Your objective:
The lines to repeat are those below from the one containing "front – ova" down to the one containing "Koalicija Metla 2020, za", both included; reproduce them exactly and nothing else.

Dataset excerpts:

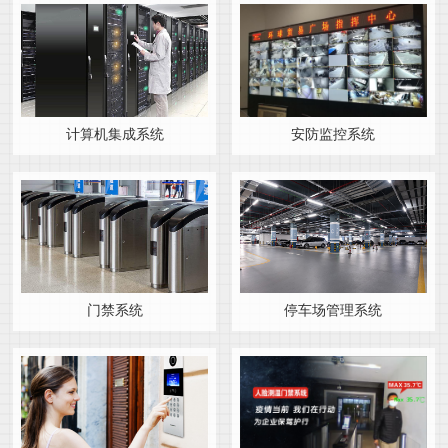
计算机集成系统
安防监控系统
门禁系统
停车场管理系统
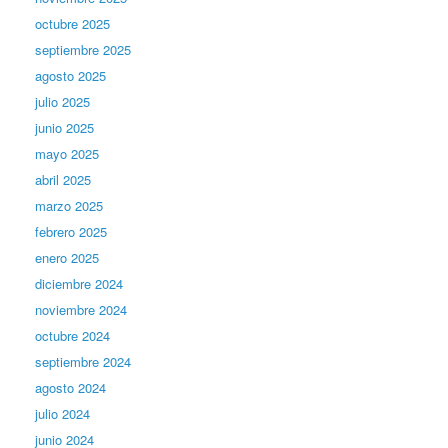
octubre 2025
septiembre 2025
agosto 2025
julio 2025
junio 2025
mayo 2025
abril 2025
marzo 2025
febrero 2025
enero 2025
diciembre 2024
noviembre 2024
octubre 2024
septiembre 2024
agosto 2024
julio 2024
junio 2024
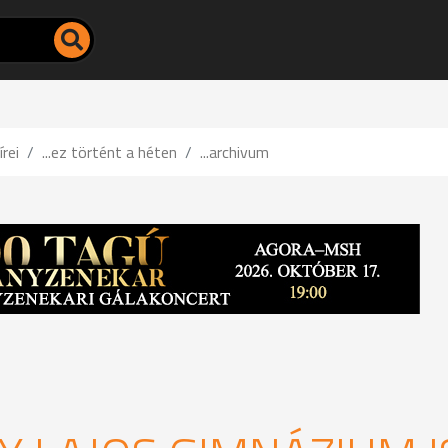
írei
...ez történt a héten
...archivum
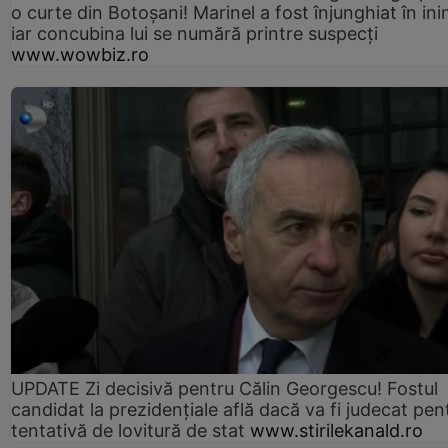
o curte din Botoșani! Marinel a fost înjunghiat în ini
iar concubina lui se numără printre suspecți
www.wowbiz.ro
UPDATE Zi decisivă pentru Călin Georgescu! Fostul
candidat la prezidențiale află dacă va fi judecat pen
tentativă de lovitură de stat
www.stirilekanald.ro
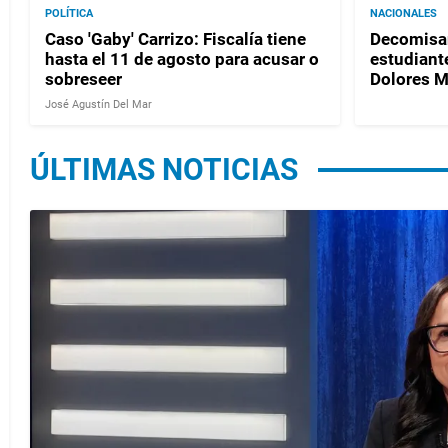
POLÍTICA
NACIONALES
Caso 'Gaby' Carrizo: Fiscalía tiene
Decomisan
hasta el 11 de agosto para acusar o
estudiante
sobreseer
Dolores 
José Agustín Del Mar
ÚLTIMAS NOTICIAS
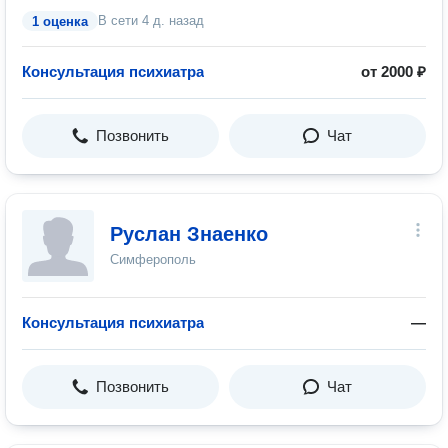
В сети
4 д. назад
1 оценка
Консультация психиатра
от 2000 ₽
Позвонить
Чат
Руслан Знаенко
Симферополь
Консультация психиатра
—
Позвонить
Чат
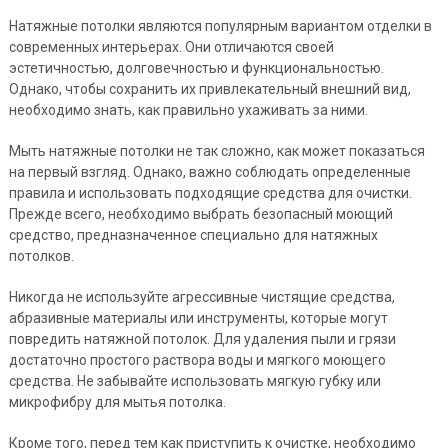
Натяжные потолки являются популярным вариантом отделки в
современных интерьерах. Они отличаются своей
эстетичностью, долговечностью и функциональностью.
Однако, чтобы сохранить их привлекательный внешний вид,
необходимо знать, как правильно ухаживать за ними.
Мыть натяжные потолки не так сложно, как может показаться
на первый взгляд. Однако, важно соблюдать определенные
правила и использовать подходящие средства для очистки.
Прежде всего, необходимо выбрать безопасный моющий
средство, предназначенное специально для натяжных
потолков.
Никогда не используйте агрессивные чистящие средства,
абразивные материалы или инструменты, которые могут
повредить натяжной потолок. Для удаления пыли и грязи
достаточно простого раствора воды и мягкого моющего
средства. Не забывайте использовать мягкую губку или
микрофибру для мытья потолка.
Кроме того, перед тем как приступить к очистке, необходимо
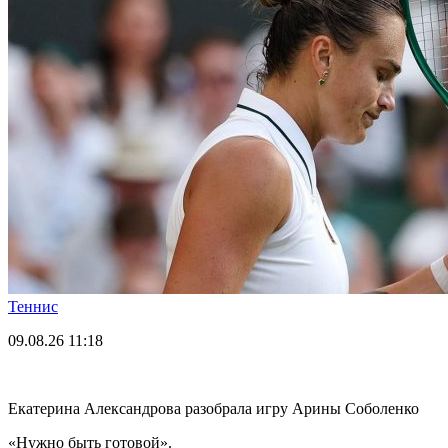
Теннис
09.08.26
11:18
Екатерина Александрова разобрала игру Арины Соболенко
«Нужно быть готовой».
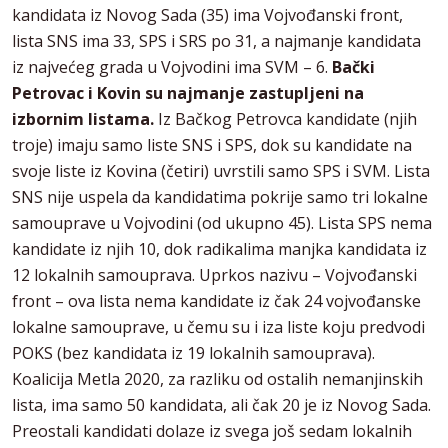
kandidata iz Novog Sada (35) ima Vojvođanski front,
lista SNS ima 33, SPS i SRS po 31, a najmanje kandidata
iz najvećeg grada u Vojvodini ima SVM – 6.
Bački
Petrovac i Kovin su najmanje zastupljeni na
izbornim listama.
Iz Bačkog Petrovca kandidate (njih
troje) imaju samo liste SNS i SPS, dok su kandidate na
svoje liste iz Kovina (četiri) uvrstili samo SPS i SVM. Lista
SNS nije uspela da kandidatima pokrije samo tri lokalne
samouprave u Vojvodini (od ukupno 45). Lista SPS nema
kandidate iz njih 10, dok radikalima manjka kandidata iz
12 lokalnih samouprava. Uprkos nazivu – Vojvođanski
front – ova lista nema kandidate iz čak 24 vojvođanske
lokalne samouprave, u čemu su i iza liste koju predvodi
POKS (bez kandidata iz 19 lokalnih samouprava).
Koalicija Metla 2020, za razliku od ostalih nemanjinskih
lista, ima samo 50 kandidata, ali čak 20 je iz Novog Sada.
Preostali kandidati dolaze iz svega još sedam lokalnih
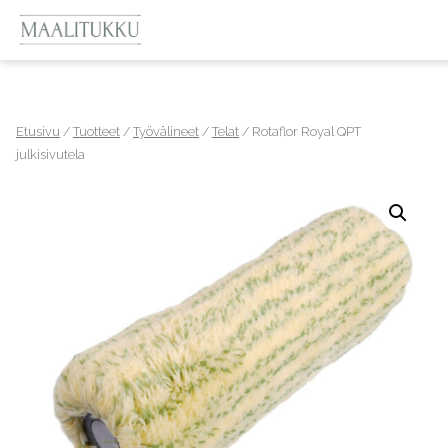
Etusivu
/
Tuotteet
/
Työvälineet
/
Telat
/ Rotaflor Royal QPT
julkisivutela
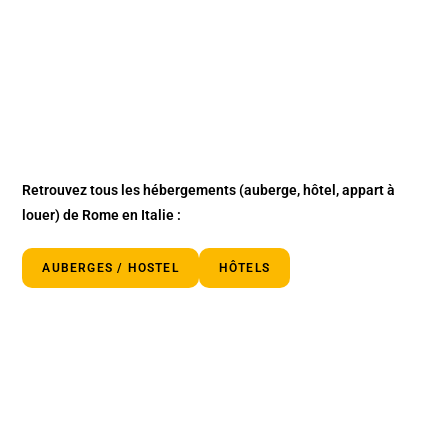
Retrouvez tous les hébergements
(auberge, hôtel, appart à
louer)
de Rome en Italie :
AUBERGES / HOSTEL
HÔTELS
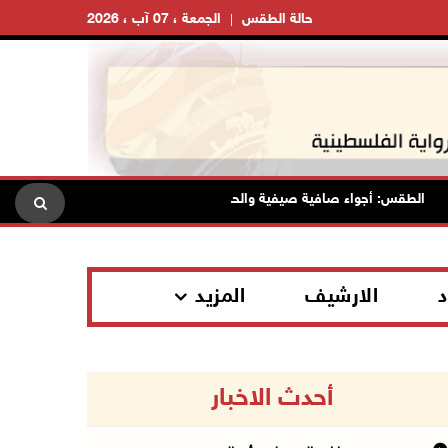
حالة الطقس
الجمعة ، 07 آب ، 2026
الطقس: أجواء صافية صيفية والحرارة حول معدلها العام
محافظة ا
د
الارشيف
المزيد
أحدث الاخبار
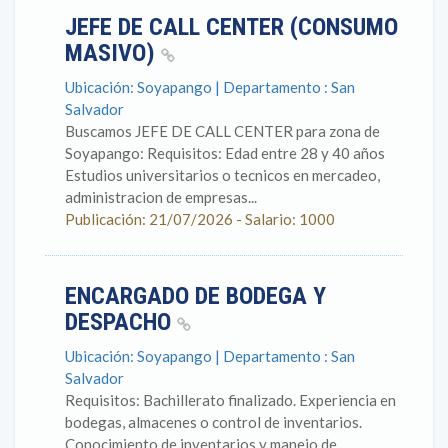
JEFE DE CALL CENTER (CONSUMO
MASIVO)
Ubicación: Soyapango | Departamento : San
Salvador
Buscamos JEFE DE CALL CENTER para zona de
Soyapango: Requisitos: Edad entre 28 y 40 años
Estudios universitarios o tecnicos en mercadeo,
administracion de empresas...
Publicación: 21/07/2026 - Salario: 1000
ENCARGADO DE BODEGA Y
DESPACHO
Ubicación: Soyapango | Departamento : San
Salvador
Requisitos: Bachillerato finalizado. Experiencia en
bodegas, almacenes o control de inventarios.
Conocimiento de inventarios y manejo de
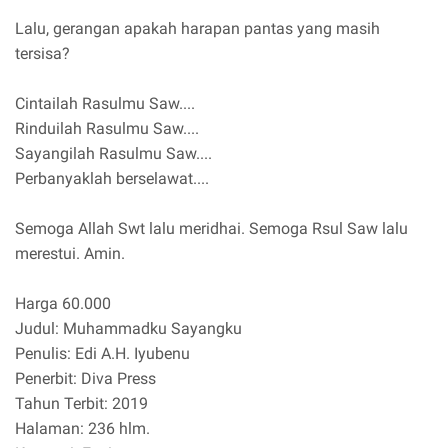
Lalu, gerangan apakah harapan pantas yang masih
tersisa?
Cintailah Rasulmu Saw....
Rinduilah Rasulmu Saw....
Sayangilah Rasulmu Saw....
Perbanyaklah berselawat....
Semoga Allah Swt lalu meridhai. Semoga Rsul Saw lalu
merestui. Amin.
Harga 60.000
Judul: Muhammadku Sayangku
Penulis: Edi A.H. Iyubenu
Penerbit: Diva Press
Tahun Terbit: 2019
Halaman: 236 hlm.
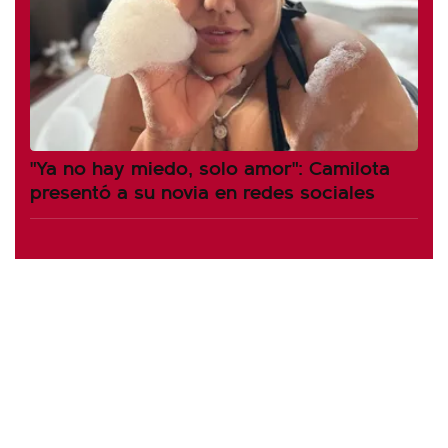
"Ya no hay miedo, solo amor": Camilota
presentó a su novia en redes sociales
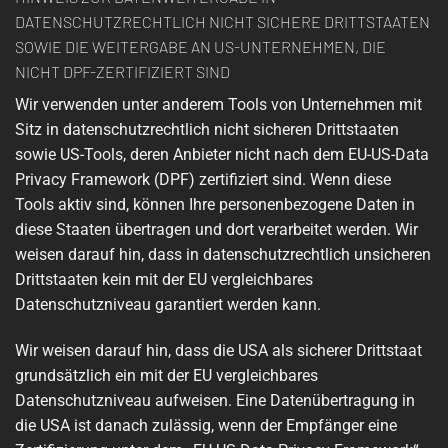
DATENSCHUTZRECHTLICH NICHT SICHERE DRITTSTAATEN
SOWIE DIE WEITERGABE AN US-UNTERNEHMEN, DIE
NICHT DPF-ZERTIFIZIERT SIND
Wir verwenden unter anderem Tools von Unternehmen mit
Sitz in datenschutzrechtlich nicht sicheren Drittstaaten
sowie US-Tools, deren Anbieter nicht nach dem EU-US-Data
Privacy Framework (DPF) zertifiziert sind. Wenn diese
Tools aktiv sind, können Ihre personenbezogene Daten in
diese Staaten übertragen und dort verarbeitet werden. Wir
weisen darauf hin, dass in datenschutzrechtlich unsicheren
Drittstaaten kein mit der EU vergleichbares
Datenschutzniveau garantiert werden kann.
Wir weisen darauf hin, dass die USA als sicherer Drittstaat
grundsätzlich ein mit der EU vergleichbares
Datenschutzniveau aufweisen. Eine Datenübertragung in
die USA ist danach zulässig, wenn der Empfänger eine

Response area:
front – ova lista nema kandidate iz čak 24 vojvođanske
lokalne samouprave, u čemu su i iza liste koju predvodi
POKS (bez kandidata iz 19 lokalnih samouprava).
Koalicija Metla 2020, za razliku od ostalih nemanjinskih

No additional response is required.